The statistics ministry on Thursday released the first set of inflation data under the revised CPI series with 2024 as the base year, and retail inflation for January 2026 was estimated at 2.75 per cent over January 2025. Food inflation, which contributed to significant volatility in the CPI 2012 series, has been assigned a lower weightage in the new series. The CPI 2024 series also adopts the UN’s Classification of Individual Consumption According to Purpose (COICOP) 2018, which is expected to bolster global comparability.

The overhaul reflects India’s rapid digitisation over the past decade, which has enabled the government to access more real-time data from online and e-commerce platforms.

“I am confident that we will continue to be among the best in terms of the methods we use to collect data,” he said.

Mospi has also said that it plans to institutionalise base revisions at regular intervals according to global practices, every three to five years, depending on the availability of Household Consumption Expenditure Survey data.

However, SBI Research has flagged that even as the CPI has increased coverage geographically, there is a skewness in the selection of new markets for CPI coverage.

“Overall, 565 more markets (both rural plus urban) have been included in CPI-2024 as compared with CPI-2012. However, out of 565 new markets, only two states (UP and Maharashtra) accounted for a 43 per cent share. This indicates that inclusion of new markets is skewed and tilted more towards certain states,” it said.

The government is expected to release a new series of gross domestic product (GDP) estimates later this month, adopting 2022–23 as the base year.

The updated GDP framework will include new industries and draw on a wider set of administrative data sources, including the GST network and the Public Financial Management System. “We are ensuring that we become much more representative and using the latest technologies,” Garg said.

__List of tasks__
a - In the consumer price index article, why does SBI Research say the selection of new markets is skewed? Answer in one to three sentences.
b - According to the consumer price index article, what was retail inflation for January 2026 estimated at?
c - From the consumer price index article, reproduce the passage starting with "The overhaul reflects" and going on through "and e-commerce platforms.".

Human keypoint data
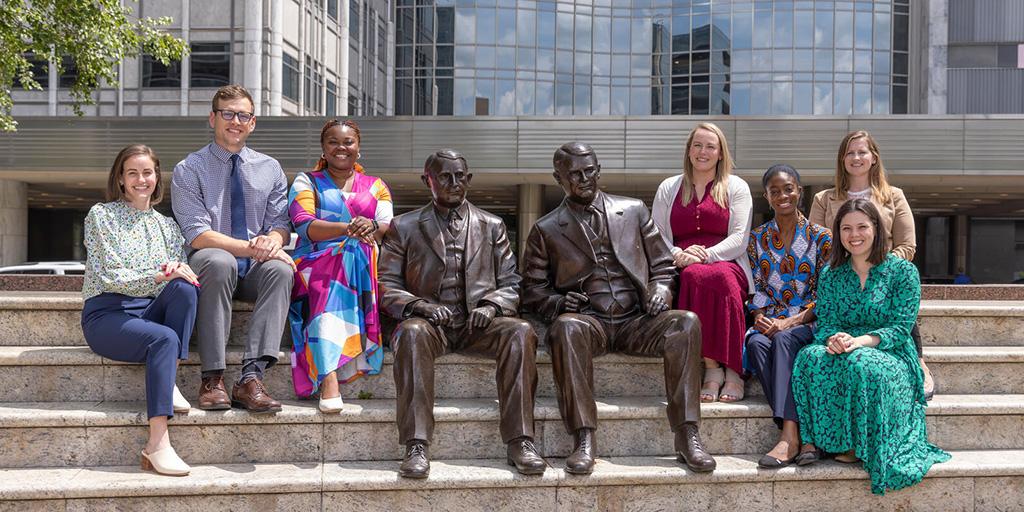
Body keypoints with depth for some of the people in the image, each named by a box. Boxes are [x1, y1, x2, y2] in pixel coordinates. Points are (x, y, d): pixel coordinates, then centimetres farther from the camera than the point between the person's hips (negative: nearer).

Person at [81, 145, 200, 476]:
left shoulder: (166, 225, 19)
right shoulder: (101, 215, 5)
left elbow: (182, 275, 10)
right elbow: (109, 277, -7)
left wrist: (180, 272, -15)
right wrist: (156, 277, -22)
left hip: (150, 311, 4)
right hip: (107, 313, -4)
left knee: (184, 288, -29)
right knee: (164, 338, -34)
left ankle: (170, 383, -24)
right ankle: (157, 445, -39)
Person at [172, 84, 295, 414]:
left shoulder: (270, 169, 13)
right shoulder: (188, 171, 0)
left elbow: (280, 224, 9)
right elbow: (197, 235, -10)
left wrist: (272, 240, -17)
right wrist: (251, 247, -22)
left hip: (254, 269, 3)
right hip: (208, 264, -2)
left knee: (280, 268, -32)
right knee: (219, 261, -38)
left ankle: (251, 377, -38)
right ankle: (213, 379, -35)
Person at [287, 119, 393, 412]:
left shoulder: (376, 187, 22)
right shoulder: (306, 182, 16)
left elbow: (390, 228, 4)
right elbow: (305, 227, -4)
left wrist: (372, 228, -22)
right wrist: (349, 229, -22)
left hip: (368, 266, 3)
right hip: (316, 264, -3)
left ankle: (327, 376, -42)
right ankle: (329, 378, -50)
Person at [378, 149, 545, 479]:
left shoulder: (492, 226, 18)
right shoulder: (403, 227, 14)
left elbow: (511, 285, 13)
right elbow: (387, 286, 8)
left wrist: (491, 306, -9)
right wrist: (419, 306, -13)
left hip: (478, 323, 1)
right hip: (429, 321, -1)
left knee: (521, 331, -30)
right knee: (412, 332, -36)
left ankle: (519, 441, -29)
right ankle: (416, 447, -37)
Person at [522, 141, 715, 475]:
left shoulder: (633, 211, 17)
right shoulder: (545, 230, 12)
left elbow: (663, 266, 19)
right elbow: (532, 290, 11)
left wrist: (660, 291, -3)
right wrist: (559, 303, -11)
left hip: (636, 322, 2)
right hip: (587, 321, -1)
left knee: (687, 322, -28)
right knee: (566, 327, -37)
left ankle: (687, 437, -29)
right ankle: (584, 440, -35)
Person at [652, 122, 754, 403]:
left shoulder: (736, 187, 15)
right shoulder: (668, 188, 21)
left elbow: (739, 239, 2)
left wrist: (706, 255, -15)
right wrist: (678, 255, -11)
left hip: (727, 265, -1)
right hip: (681, 272, 1)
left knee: (721, 278, -38)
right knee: (694, 276, -36)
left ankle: (713, 367, -33)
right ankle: (714, 367, -34)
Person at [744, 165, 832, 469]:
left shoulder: (820, 237, 6)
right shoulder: (758, 238, 15)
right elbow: (756, 289, 12)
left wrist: (789, 322, -14)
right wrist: (761, 317, -9)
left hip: (807, 322, -2)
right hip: (770, 321, 2)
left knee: (784, 339, -36)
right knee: (756, 344, -33)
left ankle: (788, 436, -44)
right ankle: (794, 434, -40)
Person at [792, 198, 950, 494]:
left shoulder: (903, 271, 2)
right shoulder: (830, 274, 12)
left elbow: (900, 328, -7)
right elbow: (824, 324, 4)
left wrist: (859, 342, -25)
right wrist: (834, 339, -22)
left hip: (891, 357, -2)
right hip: (842, 354, 3)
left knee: (859, 363, -38)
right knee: (810, 356, -32)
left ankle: (857, 447, -22)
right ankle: (812, 440, -28)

__Solutions to the problems__
a - Of the 565 new markets added in CPI-2024 compared with CPI-2012, only two states, UP and Maharashtra, account for a 43 per cent share. SBI Research says this shows the inclusion of new markets is tilted toward certain states.

b - 2.75 per cent over January 2025.

c -
The overhaul reflects India’s rapid digitisation over the past decade, which has enabled the government to access more real-time data from online and e-commerce platforms.